Chancroid is the name for the acute, ulcerative process caused by a facultative anaerobic bacterium Haemophilus ducreyi. It occurs on the anogenital area and is usually linked to obvious, suppurative and massive lymphadenitis (also known as “bubo”).
Research has repeatedly shown that individuals seropositive for human immunodeficiency virus (HIV) have increased numbers of ulcers caused by Haemophilus ducreyi. Such epidemiological synergy between HIV infection and chancroid basically represents a two-way street, where these pathogens can influence each other’s transmission patterns.
Furthermore, in a large number of countries with high rates of HIV-infection chancroid is the most frequent cause of genital ulcer disease, with strong associations between these two diseases. Conversely, chancroid is rarely observed in countries that have low rates of HIV-infection.

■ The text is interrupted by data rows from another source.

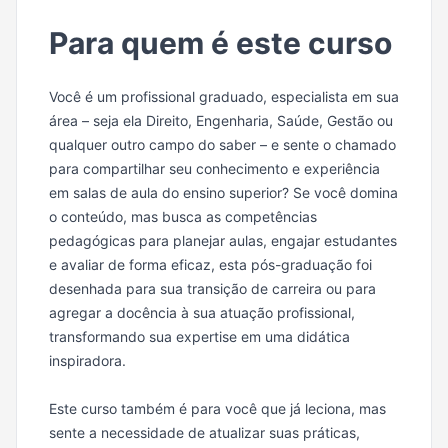
Para quem é este curso
Você é um profissional graduado, especialista em sua
área – seja ela Direito, Engenharia, Saúde, Gestão ou
qualquer outro campo do saber – e sente o chamado
para compartilhar seu conhecimento e experiência
em salas de aula do ensino superior? Se você domina
o conteúdo, mas busca as competências
pedagógicas para planejar aulas, engajar estudantes
e avaliar de forma eficaz, esta pós-graduação foi
desenhada para sua transição de carreira ou para
agregar a docência à sua atuação profissional,
transformando sua expertise em uma didática
inspiradora.
Este curso também é para você que já leciona, mas
sente a necessidade de atualizar suas práticas,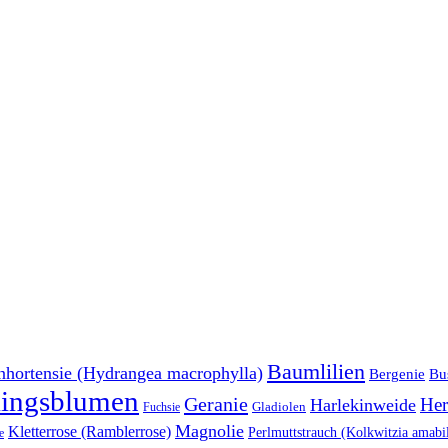
Baumlilien
nhortensie (Hydrangea macrophylla)
Bu
Bergenie
lingsblumen
Geranie
Her
Harlekinweide
Gladiolen
Fuchsie
Magnolie
Kletterrose (Ramblerrose)
Perlmuttstrauch (Kolkwitzia amabil
e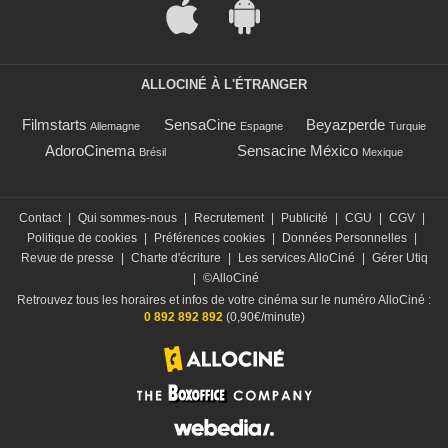
ALLOCINÉ À L'ÉTRANGER
Filmstarts
SensaCine
Beyazperde
Allemagne
Espagne
Turquie
AdoroCinema
Sensacine México
Brésil
Mexique
Contact
|
Qui sommes-nous
|
Recrutement
|
Publicité
|
CGU
|
CGV
|
Politique de cookies
|
Préférences cookies
|
Données Personnelles
|
Revue de presse
|
Charte d'écriture
|
Les services AlloCiné
|
Gérer Utiq
|
©AlloCiné
Retrouvez tous les horaires et infos de votre cinéma sur le numéro AlloCiné :
0 892 892 892
(0,90€/minute)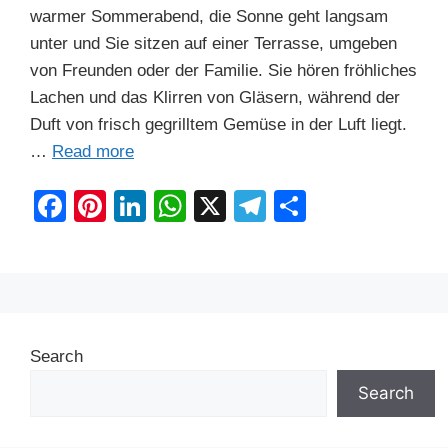
warmer Sommerabend, die Sonne geht langsam
unter und Sie sitzen auf einer Terrasse, umgeben
von Freunden oder der Familie. Sie hören fröhliches
Lachen und das Klirren von Gläsern, während der
Duft von frisch gegrilltem Gemüse in der Luft liegt.
…
Read more
F
Pi
Li
W
X
T
S
a
nt
n
h
el
h
c
er
k
at
e
ar
e
e
e
s
gr
e
b
st
dI
A
a
Search
o
n
p
m
o
p
Search
k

Effects of Chancroid on HIV Susceptibility and Transmission
Chancroid is shown to facilitate HIV transmission by increasing the susceptibility to viral infection, but also the infectiousness of HIV. One of the most prominent predispositions is when genital ulcer bleeding occurs during sexual intercourse, which potentially increases viral shedding and subsequent HIV infectiousness.
Increased shedding of HIV from ulcer exudates into the genital tract has been evidenced in studies that observed prostitutes from Kenya and Cote d’Ivoire. Female sex workers with HIV that also harbored cervicovaginal ulcers had significantly higher HIV isolation rates from cervicovaginal fluids when compared to those without any ulcer disease.
In men with chancroid there is an increased concentration of HIV in seminal fluid, particularly in those presenting with non-gonococcal urethritis. This finding is ascribed to an increased viral load in blood that stems from systemic activation of the immune system by Haemophilus ducreyi.
The induction of the cellular immune response is also responsible for an increased presence and activation of T-helper cells, macrophages and other HIV-susceptible cells in early chancroid lesions, but also in the edges of already established ulcers. Specific HIV-receptors (CCR-5) are also up-regulated on macrophages, subsequently increasing their susceptibility to HIV invasion.
Moreover, invasive diagnostic and/or therapeutic techniques used for chancroid may also result in HIV spread. Some of those include aspiration and drainage of bubos, especially if unsterilized blades and other equipment are used for multiple subjects.
HIV (AIDS) viruses in blood with red blood cells and white blood cells. 3D illustration. Image Credit: Kateryna Kon / Shutterstock
Effects of HIV on Chancroid
It is well-established that HIV can alter the clinical pattern of chancroid by extending the Haemophilus ducreyi incubation period, as well as by increasing genital ulcer count. Regarding the latter, it has been shown that ulcers in these individuals heal deficiently and very slowly. In addition, a plethora of extragenital sites are affected with ulcers (most commonly the anus, hands, mouth and the thighs).
Concomitant HIV infection can also significantly affect the success of chancroid chemotherapy, which means protracted healing and more common treatment failures. This may in turn result in grave complications, such as massive bleeding and penile amputation. HIV patients with Haemophilus ducreyi are more likely to present with serpiginous and giant genital ulcers.
Therefore, individuals with immunosuppression (which is a consequence of HIV) that are confronted with treatment failures should be monitored closely, as single doses of either fleroxacin or ceftriaxone are usually not effective. Serologic tests for HIV should be pursued routinely – not only at first contact, but also after a window period of three months.